Finalement François Hollande et Jack Lang, pourtant présents, ne sont pas intervenus dans l'hémicycle comme prévu, laissant leur temps de parole à d'autres orateurs du groupe socialiste.
"Nous considérons que la privatisation de GDF est une faute car nous sommes dans le secteur énergétique. C'est une faute car l'importance du gaz sera croissante", a affirmé l'UDF Jean Dionis du Séjour.
"Comptez sur notre détermination à revenir sur les choix que vous imposez aujourd'hui à notre pays au mépris de l'intérêt national et de la volonté majoritaire de notre pays", a dit le communiste Daniel Paul.
Répondant aux orateurs, le ministre de l'Economie, Thierry Breton, a ironisé sur la série d'interventions des "présidentiables socialistes".
"On s'attendait aujourd'hui à une sorte de Lens bis", a-t-il dit en faisant allusion à une récente rencontre où les candidats socialistes à la candidature se sont tous exprimés.
"On a vu en effet un certain nombre de candidats s'exprimer", a-t-il dit en soulignant au passage, sans citer son nom, "qu'un d'entre eux avait très nettement surnagé par rapport aux autres".

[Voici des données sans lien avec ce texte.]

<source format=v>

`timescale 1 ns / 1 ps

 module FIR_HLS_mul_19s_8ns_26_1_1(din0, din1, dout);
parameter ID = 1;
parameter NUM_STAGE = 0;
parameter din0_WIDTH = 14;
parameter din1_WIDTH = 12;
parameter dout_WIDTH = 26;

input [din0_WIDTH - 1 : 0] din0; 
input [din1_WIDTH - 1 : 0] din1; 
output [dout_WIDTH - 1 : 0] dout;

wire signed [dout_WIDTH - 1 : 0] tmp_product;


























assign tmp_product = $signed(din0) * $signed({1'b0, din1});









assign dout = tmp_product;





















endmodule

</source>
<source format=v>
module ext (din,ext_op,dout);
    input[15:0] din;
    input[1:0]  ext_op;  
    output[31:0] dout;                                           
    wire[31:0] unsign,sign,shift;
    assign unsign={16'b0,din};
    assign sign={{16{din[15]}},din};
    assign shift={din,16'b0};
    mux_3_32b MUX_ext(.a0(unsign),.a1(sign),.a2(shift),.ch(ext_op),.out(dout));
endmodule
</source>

"Maintenant les débats peuvent reprendre leur cours plus sereinement, plus loyalement. Tous ce que nous avons entendu nous l'avons débattu depuis le début" a-t-il poursuivi en félicitant la "poignée" de députés de gauche présents depuis les débuts en séance.

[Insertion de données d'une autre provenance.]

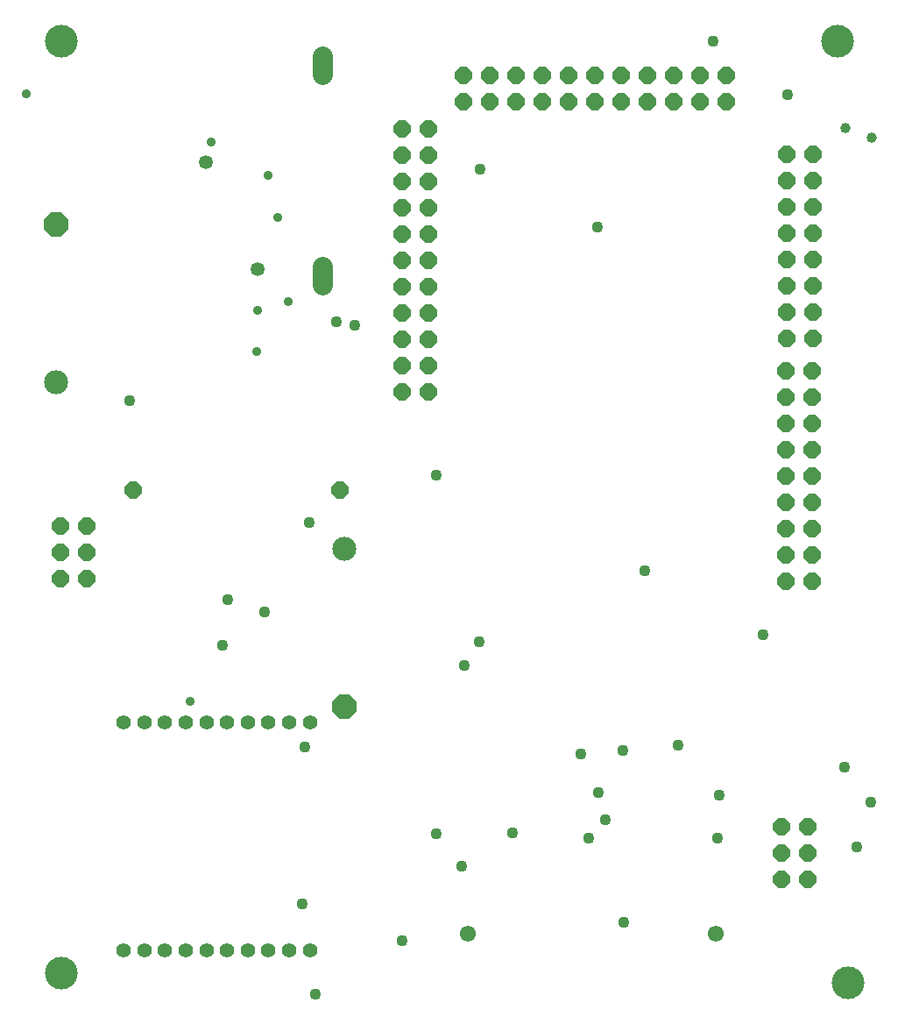
<source format=gbs>
G75*
G70*
%OFA0B0*%
%FSLAX24Y24*%
%IPPOS*%
%LPD*%
%AMOC8*
5,1,8,0,0,1.08239X$1,22.5*
%
%ADD10C,0.0560*%
%ADD11C,0.0611*%
%ADD12OC8,0.0651*%
%ADD13C,0.0910*%
%ADD14OC8,0.0910*%
%ADD15C,0.0765*%
%ADD16C,0.1241*%
%ADD17C,0.0436*%
%ADD18C,0.0350*%
%ADD19C,0.0532*%
%ADD20C,0.0397*%
D10*
X006213Y006021D03*
X007001Y006021D03*
X007788Y006021D03*
X008576Y006021D03*
X009363Y006021D03*
X010150Y006021D03*
X010938Y006021D03*
X011725Y006021D03*
X012513Y006021D03*
X013300Y006021D03*
X013300Y014682D03*
X012513Y014682D03*
X011725Y014682D03*
X010938Y014682D03*
X010150Y014682D03*
X009363Y014682D03*
X008576Y014682D03*
X007788Y014682D03*
X007001Y014682D03*
X006213Y014682D03*
D11*
X019308Y006655D03*
X028757Y006655D03*
D12*
X031257Y008714D03*
X031257Y009714D03*
X032257Y009714D03*
X032257Y008714D03*
X032257Y010714D03*
X031257Y010714D03*
X031425Y020039D03*
X031425Y021039D03*
X031425Y022039D03*
X031425Y023039D03*
X031425Y024039D03*
X031425Y025039D03*
X031425Y026039D03*
X031425Y027039D03*
X031425Y028039D03*
X032425Y028039D03*
X032425Y027039D03*
X032425Y026039D03*
X032425Y025039D03*
X032425Y024039D03*
X032425Y023039D03*
X032425Y022039D03*
X032425Y021039D03*
X032425Y020039D03*
X032427Y029295D03*
X032427Y030295D03*
X031427Y030295D03*
X031427Y029295D03*
X031427Y031295D03*
X031427Y032295D03*
X031427Y033295D03*
X031427Y034295D03*
X031427Y035295D03*
X031427Y036295D03*
X032427Y036295D03*
X032427Y035295D03*
X032427Y034295D03*
X032427Y033295D03*
X032427Y032295D03*
X032427Y031295D03*
X029150Y038289D03*
X029150Y039289D03*
X028150Y039289D03*
X028150Y038289D03*
X027150Y038289D03*
X027150Y039289D03*
X026150Y039289D03*
X026150Y038289D03*
X025150Y038289D03*
X025150Y039289D03*
X024150Y039289D03*
X023150Y039289D03*
X023150Y038289D03*
X024150Y038289D03*
X022150Y038289D03*
X022150Y039289D03*
X021150Y039289D03*
X021150Y038289D03*
X020150Y038289D03*
X020150Y039289D03*
X019150Y039289D03*
X019150Y038289D03*
X017813Y037251D03*
X017813Y036251D03*
X017813Y035251D03*
X017813Y034251D03*
X017813Y033251D03*
X017813Y032251D03*
X017813Y031251D03*
X017813Y030251D03*
X017813Y029251D03*
X017813Y028251D03*
X017813Y027251D03*
X016813Y027251D03*
X016813Y028251D03*
X016813Y029251D03*
X016813Y030251D03*
X016813Y031251D03*
X016813Y032251D03*
X016813Y033251D03*
X016813Y034251D03*
X016813Y035251D03*
X016813Y036251D03*
X016813Y037251D03*
X014446Y023525D03*
X006572Y023525D03*
X004812Y022147D03*
X004812Y021147D03*
X004812Y020147D03*
X003812Y020147D03*
X003812Y021147D03*
X003812Y022147D03*
D13*
X003654Y027612D03*
X014599Y021289D03*
D14*
X014599Y015289D03*
X003654Y033612D03*
D15*
X013792Y032019D02*
X013792Y031314D01*
X013792Y039314D02*
X013792Y040019D01*
D16*
X003843Y005159D03*
X003843Y040592D03*
X033371Y040592D03*
X033765Y004765D03*
D17*
X034095Y009950D03*
X034635Y011640D03*
X033645Y012990D03*
X030545Y018020D03*
X027305Y013820D03*
X025225Y013620D03*
X024265Y012000D03*
X024535Y010980D03*
X023915Y010280D03*
X023615Y013480D03*
X020995Y010470D03*
X019075Y009230D03*
X018125Y010450D03*
X016825Y006380D03*
X013525Y004360D03*
X013025Y007790D03*
X013105Y013750D03*
X009975Y017600D03*
X010185Y019360D03*
X011565Y018890D03*
X013275Y022270D03*
X018095Y024070D03*
X015005Y029790D03*
X014315Y029900D03*
X019775Y035700D03*
X024255Y033530D03*
X028655Y040590D03*
X031465Y038560D03*
X026035Y020450D03*
X019755Y017740D03*
X019165Y016850D03*
X025245Y007080D03*
X028795Y010280D03*
X028885Y011910D03*
X006455Y026900D03*
D18*
X011275Y028790D03*
X011324Y030356D03*
X012475Y030690D03*
X012075Y033890D03*
X011715Y035480D03*
X009552Y036734D03*
X002499Y038598D03*
X008735Y015492D03*
D19*
X011324Y031931D03*
X009355Y035986D03*
D20*
X033685Y037280D03*
X034665Y036930D03*
M02*

</source>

Le ministre a vanté une nouvelle fois son texte. "Nous pensons qu'il faut donner à Gaz de France les moyens d'aller de l'avant, lui permettre de lier une alliance en faisant en sorte que l'Etat puisse préserver une minorité de blocage, en faisant en sorte également que l'Etat puisse disposer d'une action spécifique. Rentrons dans le vif du sujet", a-t-il lancé.
Sur ce seul article, quelque 50.000 amendements ont été déposés. Environ 20.000 d'entre eux ayant été déclarés irrecevables, il en reste donc environ 30.000 a examiner.
Son examen pourrait durer une ou deux journées.
La conférence des présidents de l'Assemblée nationale a fixé à jeudi la fin de l'examen de ce texte, qui compte dix-sept articles et sur lesquels avaient été déposés quelque 137.500 amendements, un record.
Il est possible que l'examen du texte, commencé le 7 septembre, ne s'achève qu'en fin de semaine, mais le vote solennel est toujours prévu pour le mardi 3 octobre, date de l'ouverture de la session ordinaire 2006-2007 du Parlement et d'une manifestation nationale organisée à Paris par les quatre fédérations syndicales hostiles à la privatisation de GdF.